Coluna Magnavita: Os problemas do caçula do STF. A fase lobista do hoje ministro do Supremo, segundo a Folha

“Acho que finalmente vai tirar essa porcaria aí do seu caminho", afirmou Alexandre de Moraes a um desembargador, atuando indevidamente como advogado informal

Por Cláudio Magnavita

O ministro do Supremo Tribunal Federal (STF), Alexandre Moraes, que questiona a nomeação de diretor da Polícia Federal, por eventual falha de impessoalidade, foi gravado numa aparente ação entre amigos pela Polícia Federal, ao atender um desembargador amigo diante de julgamento no STF. Intercepção telefônica feita pela Polícia Federal e obtida pela Folha mostra como o hoje ministro do STF (Supremo Tribunal Federal), quando era secretário de Segurança Pública no Estado de São Paulo.

Moraes dá dicas ao investigado para, no julgamento, escolher dia de folga do então ministro do STF, Joaquim Barbosa, para que a decisão ficasse a critério do também ministro Ricardo Lewandowski.

-=-=-

Tarefa proposta: Por favor, transcreva literalmente a coluna de "Por Cláudio Magnavita" até "ministro Ricardo Lewandowski.". Os dados abaixo são um material à parte, sem relação com a coluna.

Dados brutos:
-=-=-

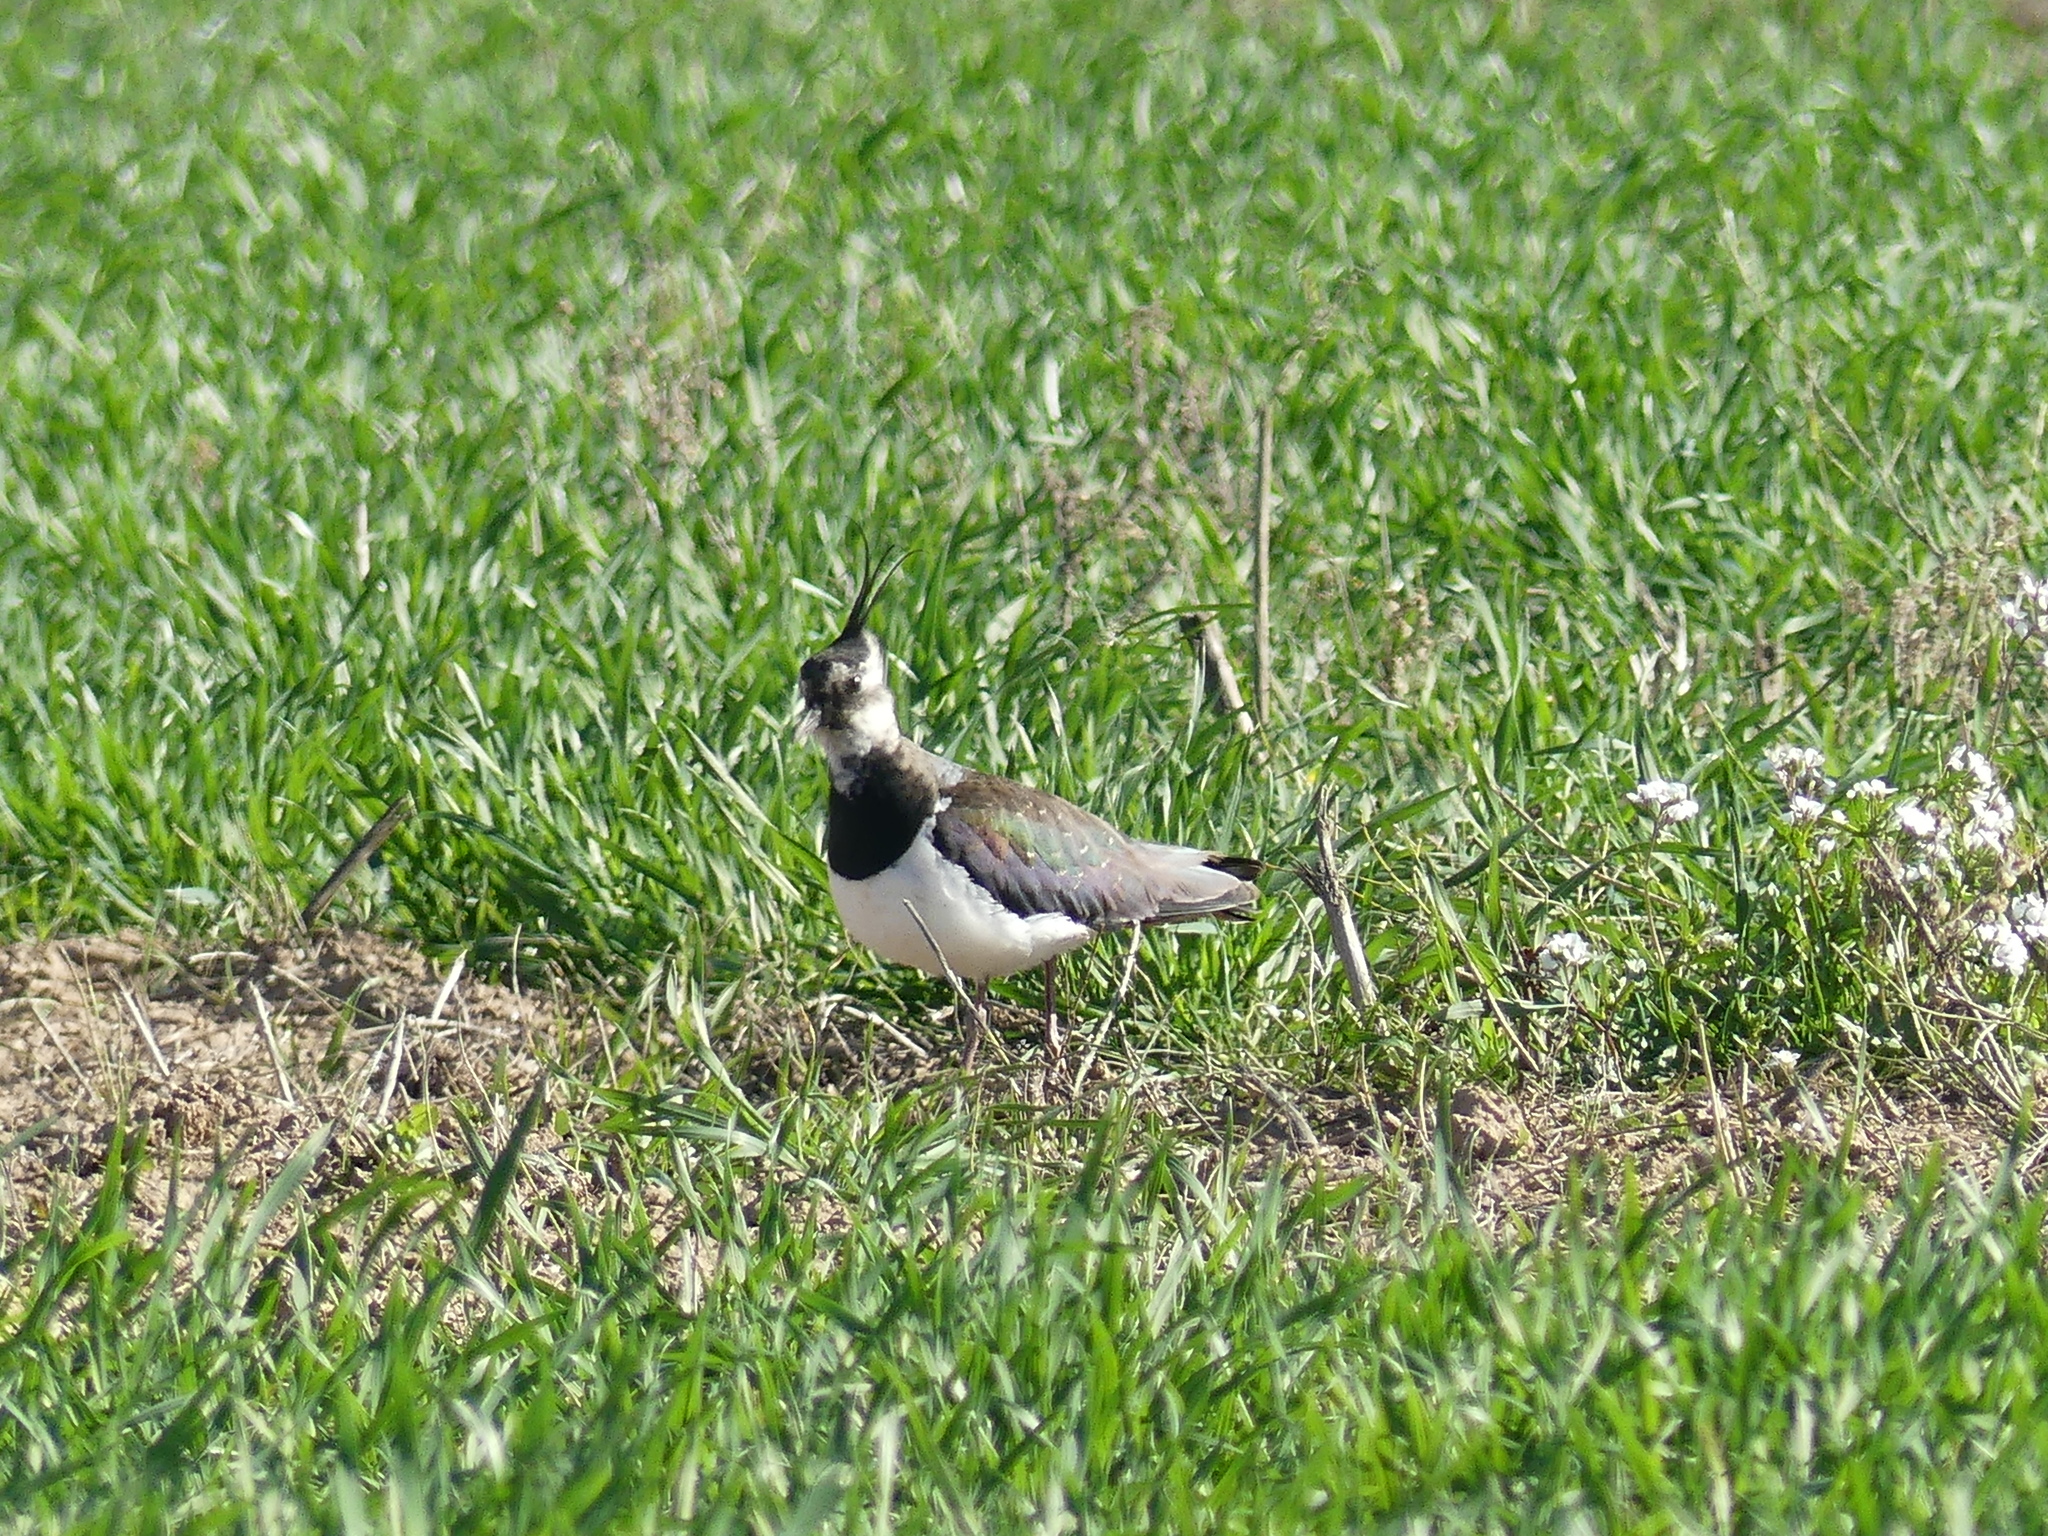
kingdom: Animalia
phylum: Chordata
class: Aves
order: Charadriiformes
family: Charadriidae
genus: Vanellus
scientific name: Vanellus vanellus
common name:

-=-=-

Resposta do exercício:
Por Cláudio Magnavita

O ministro do Supremo Tribunal Federal (STF), Alexandre Moraes, que questiona a nomeação de diretor da Polícia Federal, por eventual falha de impessoalidade, foi gravado numa aparente ação entre amigos pela Polícia Federal, ao atender um desembargador amigo diante de julgamento no STF. Intercepção telefônica feita pela Polícia Federal e obtida pela Folha mostra como o hoje ministro do STF (Supremo Tribunal Federal), quando era secretário de Segurança Pública no Estado de São Paulo.

Moraes dá dicas ao investigado para, no julgamento, escolher dia de folga do então ministro do STF, Joaquim Barbosa, para que a decisão ficasse a critério do também ministro Ricardo Lewandowski.